For each input multiple alignment the workflow calculates the consensus and saves it to a fasta file, named according to the name of the input alignment.
The "strict" algorithm with the "threshold" parameter set to "100%" is used by default to calculate the consensus. It means that the consensus will only contain characters that are the same in ALL sequences of the alignment. Decreasing the threshold will result in taking into account only the specified percentage number of the sequences, i.e. if the threshold is "80%" and 82% of the sequences have "A" at a certain column position, the consensus will also contain "A" at this position.
Also, you may select another algorithm to calculate the consensus. The algorithm, proposed by Victor Levitsky, uses the extended DNA alphabet. The greater the "threshold" value selected for this algorithm, the more rare characters are taken into account. The specified value must be between 50% and 100%.
Finally, there is "Keep gaps" parameter that specifies whether the result sequence must contain gaps, or they must be skipped.

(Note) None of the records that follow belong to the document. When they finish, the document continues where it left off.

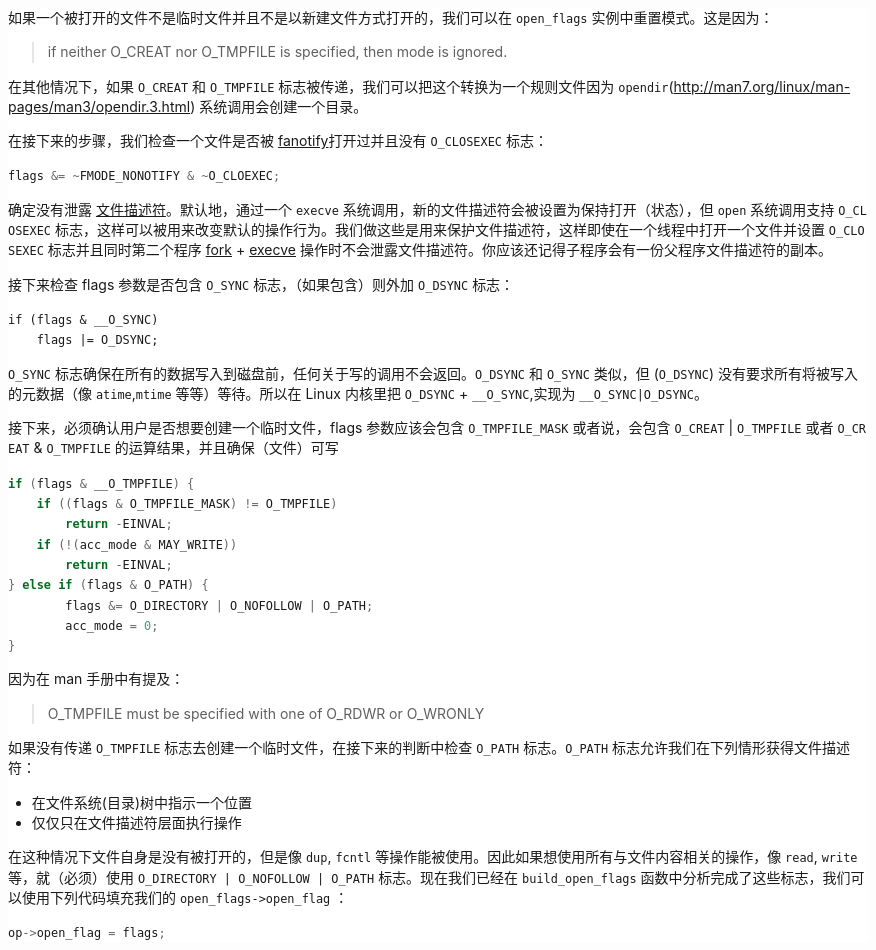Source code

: 如果一个被打开的文件不是临时文件并且不是以新建文件方式打开的，我们可以在 `open_flags` 实例中重置模式。这是因为：

> if  neither O_CREAT nor O_TMPFILE is specified, then mode is ignored.

在其他情况下，如果 `O_CREAT` 和 `O_TMPFILE` 标志被传递，我们可以把这个转换为一个规则文件因为 `opendir`(http://man7.org/linux/man-pages/man3/opendir.3.html) 系统调用会创建一个目录。

在接下来的步骤，我们检查一个文件是否被 [fanotify](http://man7.org/linux/man-pages/man7/fanotify.7.html)打开过并且没有 `O_CLOSEXEC` 标志：

```C
flags &= ~FMODE_NONOTIFY & ~O_CLOEXEC;
```

确定没有泄露 [文件描述符](https://en.wikipedia.org/wiki/File_descriptor)。默认地，通过一个 `execve` 系统调用，新的文件描述符会被设置为保持打开（状态），但 `open` 系统调用支持 `O_CLOSEXEC` 标志，这样可以被用来改变默认的操作行为。我们做这些是用来保护文件描述符，这样即使在一个线程中打开一个文件并设置 `O_CLOSEXEC` 标志并且同时第二个程序 [fork](https://en.wikipedia.org/wiki/Fork_\(system_call\)) + [execve](https://en.wikipedia.org/wiki/Exec_\(system_call\)) 操作时不会泄露文件描述符。你应该还记得子程序会有一份父程序文件描述符的副本。

接下来检查 flags 参数是否包含 `O_SYNC` 标志，（如果包含）则外加 `O_DSYNC` 标志：

```
if (flags & __O_SYNC)
	flags |= O_DSYNC;
```

`O_SYNC` 标志确保在所有的数据写入到磁盘前，任何关于写的调用不会返回。`O_DSYNC` 和 `O_SYNC` 类似，但 (`O_DSYNC`) 没有要求所有将被写入的元数据（像 `atime`,`mtime` 等等）等待。所以在 Linux 内核里把 `O_DSYNC` + `__O_SYNC`,实现为 `__O_SYNC|O_DSYNC`。

接下来，必须确认用户是否想要创建一个临时文件，flags 参数应该会包含 `O_TMPFILE_MASK` 或者说，会包含 `O_CREAT` | `O_TMPFILE` 或者 `O_CREAT` & `O_TMPFILE` 的运算结果，并且确保（文件）可写

```C
if (flags & __O_TMPFILE) {
	if ((flags & O_TMPFILE_MASK) != O_TMPFILE)
		return -EINVAL;
	if (!(acc_mode & MAY_WRITE))
		return -EINVAL;
} else if (flags & O_PATH) {
       	flags &= O_DIRECTORY | O_NOFOLLOW | O_PATH;
        acc_mode = 0;
}
```

因为在 man 手册中有提及：

> O_TMPFILE  must  be  specified  with one of O_RDWR or O_WRONLY

如果没有传递 `O_TMPFILE` 标志去创建一个临时文件，在接下来的判断中检查 `O_PATH` 标志。`O_PATH` 标志允许我们在下列情形获得文件描述符：
- 在文件系统(目录)树中指示一个位置
- 仅仅只在文件描述符层面执行操作

在这种情况下文件自身是没有被打开的，但是像 `dup`, `fcntl` 等操作能被使用。因此如果想使用所有与文件内容相关的操作，像 `read`, `write` 等，就（必须）使用 `O_DIRECTORY | O_NOFOLLOW | O_PATH` 标志。现在我们已经在 `build_open_flags` 函数中分析完成了这些标志，我们可以使用下列代码填充我们的 `open_flags->open_flag` ：

```C
op->open_flag = flags;
```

By default, the gaps are kept in the result consensus sequence.
How to Use This Sample
If you haven't used the workflow samples in UGENE before, look at the "How to Use Sample Workflows" section of the documentation.
Workflow Sample Location
The workflow sample "Extract Consensus as Sequence" can be found in the "Alignment" section of the Workflow Designer samples.
The workflow looks as follows:
The wizard has 3 pages.
Input Multiple Alignments: On this page you must input multiple alignments file(s).
Extracting Consensus Settings: On this page you can modify extracting settings.
The following parameters are available:
Algorithm The algorithm of consensus extracting. Threshold The threshold of the algorithm. Keep gaps Set this parameter if the result consensus must keep the gaps.
Output Files: For each input alignment the workflow outputs separate sequence file with consensus in it.